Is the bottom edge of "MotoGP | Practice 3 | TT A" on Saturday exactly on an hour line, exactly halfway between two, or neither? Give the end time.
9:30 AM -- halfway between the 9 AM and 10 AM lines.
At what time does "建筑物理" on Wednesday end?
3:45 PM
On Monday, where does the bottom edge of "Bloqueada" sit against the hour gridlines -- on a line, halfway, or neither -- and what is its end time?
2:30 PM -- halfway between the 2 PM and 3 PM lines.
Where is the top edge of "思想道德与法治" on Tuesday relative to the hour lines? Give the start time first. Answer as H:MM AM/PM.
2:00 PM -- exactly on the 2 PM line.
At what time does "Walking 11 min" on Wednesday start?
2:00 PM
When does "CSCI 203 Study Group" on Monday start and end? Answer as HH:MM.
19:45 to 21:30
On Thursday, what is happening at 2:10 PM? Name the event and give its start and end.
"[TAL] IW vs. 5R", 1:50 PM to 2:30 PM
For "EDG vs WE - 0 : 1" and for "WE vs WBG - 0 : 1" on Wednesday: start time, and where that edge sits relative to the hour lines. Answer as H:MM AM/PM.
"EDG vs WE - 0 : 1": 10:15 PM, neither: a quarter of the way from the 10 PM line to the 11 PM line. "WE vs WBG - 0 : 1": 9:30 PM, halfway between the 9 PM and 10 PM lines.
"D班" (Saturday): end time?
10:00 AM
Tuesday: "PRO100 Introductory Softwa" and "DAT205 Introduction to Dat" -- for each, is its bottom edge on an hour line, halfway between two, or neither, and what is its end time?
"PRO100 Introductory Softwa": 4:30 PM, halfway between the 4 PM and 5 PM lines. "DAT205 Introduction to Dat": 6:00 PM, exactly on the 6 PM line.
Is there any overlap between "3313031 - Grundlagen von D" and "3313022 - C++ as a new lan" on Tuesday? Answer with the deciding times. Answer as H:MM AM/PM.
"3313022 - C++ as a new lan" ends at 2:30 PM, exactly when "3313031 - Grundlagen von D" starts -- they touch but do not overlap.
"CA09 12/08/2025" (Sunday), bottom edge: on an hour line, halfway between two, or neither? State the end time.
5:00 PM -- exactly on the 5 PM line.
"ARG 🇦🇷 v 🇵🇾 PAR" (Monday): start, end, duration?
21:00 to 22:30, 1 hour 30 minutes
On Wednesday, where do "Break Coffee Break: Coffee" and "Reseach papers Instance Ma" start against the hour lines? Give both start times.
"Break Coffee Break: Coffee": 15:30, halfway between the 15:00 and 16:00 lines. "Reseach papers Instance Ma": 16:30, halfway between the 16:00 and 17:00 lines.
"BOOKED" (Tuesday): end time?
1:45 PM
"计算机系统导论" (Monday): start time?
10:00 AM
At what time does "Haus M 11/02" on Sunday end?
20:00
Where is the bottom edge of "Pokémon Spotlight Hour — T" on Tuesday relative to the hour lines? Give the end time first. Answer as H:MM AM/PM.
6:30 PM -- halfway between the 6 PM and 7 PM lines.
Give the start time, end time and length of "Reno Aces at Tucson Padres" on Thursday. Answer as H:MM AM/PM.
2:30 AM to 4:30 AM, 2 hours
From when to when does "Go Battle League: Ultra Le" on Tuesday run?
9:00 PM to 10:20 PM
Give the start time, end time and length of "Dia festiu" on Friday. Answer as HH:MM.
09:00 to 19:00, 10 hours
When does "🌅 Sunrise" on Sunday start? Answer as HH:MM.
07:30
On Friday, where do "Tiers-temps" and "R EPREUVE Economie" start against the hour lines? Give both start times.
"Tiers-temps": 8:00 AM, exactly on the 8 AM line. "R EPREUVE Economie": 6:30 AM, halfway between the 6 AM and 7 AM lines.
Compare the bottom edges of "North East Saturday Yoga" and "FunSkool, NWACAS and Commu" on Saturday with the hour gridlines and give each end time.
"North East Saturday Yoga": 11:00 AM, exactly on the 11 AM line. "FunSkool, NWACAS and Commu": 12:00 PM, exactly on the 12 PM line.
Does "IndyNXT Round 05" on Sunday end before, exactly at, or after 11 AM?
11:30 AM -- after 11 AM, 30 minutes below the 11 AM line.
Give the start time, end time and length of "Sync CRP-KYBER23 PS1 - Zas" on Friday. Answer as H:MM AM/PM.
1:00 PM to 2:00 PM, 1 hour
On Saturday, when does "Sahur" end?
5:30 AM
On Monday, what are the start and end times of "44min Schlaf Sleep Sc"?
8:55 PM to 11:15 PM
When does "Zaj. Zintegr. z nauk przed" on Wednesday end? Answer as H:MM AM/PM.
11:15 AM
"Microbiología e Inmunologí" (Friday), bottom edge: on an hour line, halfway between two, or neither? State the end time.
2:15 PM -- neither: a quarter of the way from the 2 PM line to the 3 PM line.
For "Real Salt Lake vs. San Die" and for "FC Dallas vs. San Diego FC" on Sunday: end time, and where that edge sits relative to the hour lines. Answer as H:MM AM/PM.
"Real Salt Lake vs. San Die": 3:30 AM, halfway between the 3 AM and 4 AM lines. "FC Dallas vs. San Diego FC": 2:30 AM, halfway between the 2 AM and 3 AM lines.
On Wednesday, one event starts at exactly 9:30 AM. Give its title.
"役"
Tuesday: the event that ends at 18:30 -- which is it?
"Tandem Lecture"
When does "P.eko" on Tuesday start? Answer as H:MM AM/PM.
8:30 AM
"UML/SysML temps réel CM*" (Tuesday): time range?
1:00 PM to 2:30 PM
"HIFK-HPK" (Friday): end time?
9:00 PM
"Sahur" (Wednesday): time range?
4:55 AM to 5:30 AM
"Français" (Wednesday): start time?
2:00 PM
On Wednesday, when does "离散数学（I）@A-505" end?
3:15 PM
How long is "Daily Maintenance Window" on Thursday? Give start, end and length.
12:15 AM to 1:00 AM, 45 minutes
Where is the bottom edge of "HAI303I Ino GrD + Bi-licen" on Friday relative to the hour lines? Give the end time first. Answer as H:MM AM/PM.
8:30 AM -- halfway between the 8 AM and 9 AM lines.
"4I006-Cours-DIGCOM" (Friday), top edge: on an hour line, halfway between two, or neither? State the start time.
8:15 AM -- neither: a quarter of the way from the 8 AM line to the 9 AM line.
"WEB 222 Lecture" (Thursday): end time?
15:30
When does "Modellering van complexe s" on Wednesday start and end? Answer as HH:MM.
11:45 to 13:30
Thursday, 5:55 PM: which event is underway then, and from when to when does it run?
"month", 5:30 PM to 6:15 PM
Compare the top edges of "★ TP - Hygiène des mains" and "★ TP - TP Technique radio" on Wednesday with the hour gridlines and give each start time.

__Your instructions__
Reproduce all of the lines above verbatim, from the first to the last, without altering any character.

__Task answer__
Is the bottom edge of "MotoGP | Practice 3 | TT A" on Saturday exactly on an hour line, exactly halfway between two, or neither? Give the end time.
9:30 AM -- halfway between the 9 AM and 10 AM lines.
At what time does "建筑物理" on Wednesday end?
3:45 PM
On Monday, where does the bottom edge of "Bloqueada" sit against the hour gridlines -- on a line, halfway, or neither -- and what is its end time?
2:30 PM -- halfway between the 2 PM and 3 PM lines.
Where is the top edge of "思想道德与法治" on Tuesday relative to the hour lines? Give the start time first. Answer as H:MM AM/PM.
2:00 PM -- exactly on the 2 PM line.
At what time does "Walking 11 min" on Wednesday start?
2:00 PM
When does "CSCI 203 Study Group" on Monday start and end? Answer as HH:MM.
19:45 to 21:30
On Thursday, what is happening at 2:10 PM? Name the event and give its start and end.
"[TAL] IW vs. 5R", 1:50 PM to 2:30 PM
For "EDG vs WE - 0 : 1" and for "WE vs WBG - 0 : 1" on Wednesday: start time, and where that edge sits relative to the hour lines. Answer as H:MM AM/PM.
"EDG vs WE - 0 : 1": 10:15 PM, neither: a quarter of the way from the 10 PM line to the 11 PM line. "WE vs WBG - 0 : 1": 9:30 PM, halfway between the 9 PM and 10 PM lines.
"D班" (Saturday): end time?
10:00 AM
Tuesday: "PRO100 Introductory Softwa" and "DAT205 Introduction to Dat" -- for each, is its bottom edge on an hour line, halfway between two, or neither, and what is its end time?
"PRO100 Introductory Softwa": 4:30 PM, halfway between the 4 PM and 5 PM lines. "DAT205 Introduction to Dat": 6:00 PM, exactly on the 6 PM line.
Is there any overlap between "3313031 - Grundlagen von D" and "3313022 - C++ as a new lan" on Tuesday? Answer with the deciding times. Answer as H:MM AM/PM.
"3313022 - C++ as a new lan" ends at 2:30 PM, exactly when "3313031 - Grundlagen von D" starts -- they touch but do not overlap.
"CA09 12/08/2025" (Sunday), bottom edge: on an hour line, halfway between two, or neither? State the end time.
5:00 PM -- exactly on the 5 PM line.
"ARG 🇦🇷 v 🇵🇾 PAR" (Monday): start, end, duration?
21:00 to 22:30, 1 hour 30 minutes
On Wednesday, where do "Break Coffee Break: Coffee" and "Reseach papers Instance Ma" start against the hour lines? Give both start times.
"Break Coffee Break: Coffee": 15:30, halfway between the 15:00 and 16:00 lines. "Reseach papers Instance Ma": 16:30, halfway between the 16:00 and 17:00 lines.
"BOOKED" (Tuesday): end time?
1:45 PM
"计算机系统导论" (Monday): start time?
10:00 AM
At what time does "Haus M 11/02" on Sunday end?
20:00
Where is the bottom edge of "Pokémon Spotlight Hour — T" on Tuesday relative to the hour lines? Give the end time first. Answer as H:MM AM/PM.
6:30 PM -- halfway between the 6 PM and 7 PM lines.
Give the start time, end time and length of "Reno Aces at Tucson Padres" on Thursday. Answer as H:MM AM/PM.
2:30 AM to 4:30 AM, 2 hours
From when to when does "Go Battle League: Ultra Le" on Tuesday run?
9:00 PM to 10:20 PM
Give the start time, end time and length of "Dia festiu" on Friday. Answer as HH:MM.
09:00 to 19:00, 10 hours
When does "🌅 Sunrise" on Sunday start? Answer as HH:MM.
07:30
On Friday, where do "Tiers-temps" and "R EPREUVE Economie" start against the hour lines? Give both start times.
"Tiers-temps": 8:00 AM, exactly on the 8 AM line. "R EPREUVE Economie": 6:30 AM, halfway between the 6 AM and 7 AM lines.
Compare the bottom edges of "North East Saturday Yoga" and "FunSkool, NWACAS and Commu" on Saturday with the hour gridlines and give each end time.
"North East Saturday Yoga": 11:00 AM, exactly on the 11 AM line. "FunSkool, NWACAS and Commu": 12:00 PM, exactly on the 12 PM line.
Does "IndyNXT Round 05" on Sunday end before, exactly at, or after 11 AM?
11:30 AM -- after 11 AM, 30 minutes below the 11 AM line.
Give the start time, end time and length of "Sync CRP-KYBER23 PS1 - Zas" on Friday. Answer as H:MM AM/PM.
1:00 PM to 2:00 PM, 1 hour
On Saturday, when does "Sahur" end?
5:30 AM
On Monday, what are the start and end times of "44min Schlaf Sleep Sc"?
8:55 PM to 11:15 PM
When does "Zaj. Zintegr. z nauk przed" on Wednesday end? Answer as H:MM AM/PM.
11:15 AM
"Microbiología e Inmunologí" (Friday), bottom edge: on an hour line, halfway between two, or neither? State the end time.
2:15 PM -- neither: a quarter of the way from the 2 PM line to the 3 PM line.
For "Real Salt Lake vs. San Die" and for "FC Dallas vs. San Diego FC" on Sunday: end time, and where that edge sits relative to the hour lines. Answer as H:MM AM/PM.
"Real Salt Lake vs. San Die": 3:30 AM, halfway between the 3 AM and 4 AM lines. "FC Dallas vs. San Diego FC": 2:30 AM, halfway between the 2 AM and 3 AM lines.
On Wednesday, one event starts at exactly 9:30 AM. Give its title.
"役"
Tuesday: the event that ends at 18:30 -- which is it?
"Tandem Lecture"
When does "P.eko" on Tuesday start? Answer as H:MM AM/PM.
8:30 AM
"UML/SysML temps réel CM*" (Tuesday): time range?
1:00 PM to 2:30 PM
"HIFK-HPK" (Friday): end time?
9:00 PM
"Sahur" (Wednesday): time range?
4:55 AM to 5:30 AM
"Français" (Wednesday): start time?
2:00 PM
On Wednesday, when does "离散数学（I）@A-505" end?
3:15 PM
How long is "Daily Maintenance Window" on Thursday? Give start, end and length.
12:15 AM to 1:00 AM, 45 minutes
Where is the bottom edge of "HAI303I Ino GrD + Bi-licen" on Friday relative to the hour lines? Give the end time first. Answer as H:MM AM/PM.
8:30 AM -- halfway between the 8 AM and 9 AM lines.
"4I006-Cours-DIGCOM" (Friday), top edge: on an hour line, halfway between two, or neither? State the start time.
8:15 AM -- neither: a quarter of the way from the 8 AM line to the 9 AM line.
"WEB 222 Lecture" (Thursday): end time?
15:30
When does "Modellering van complexe s" on Wednesday start and end? Answer as HH:MM.
11:45 to 13:30
Thursday, 5:55 PM: which event is underway then, and from when to when does it run?
"month", 5:30 PM to 6:15 PM
Compare the top edges of "★ TP - Hygiène des mains" and "★ TP - TP Technique radio" on Wednesday with the hour gridlines and give each start time.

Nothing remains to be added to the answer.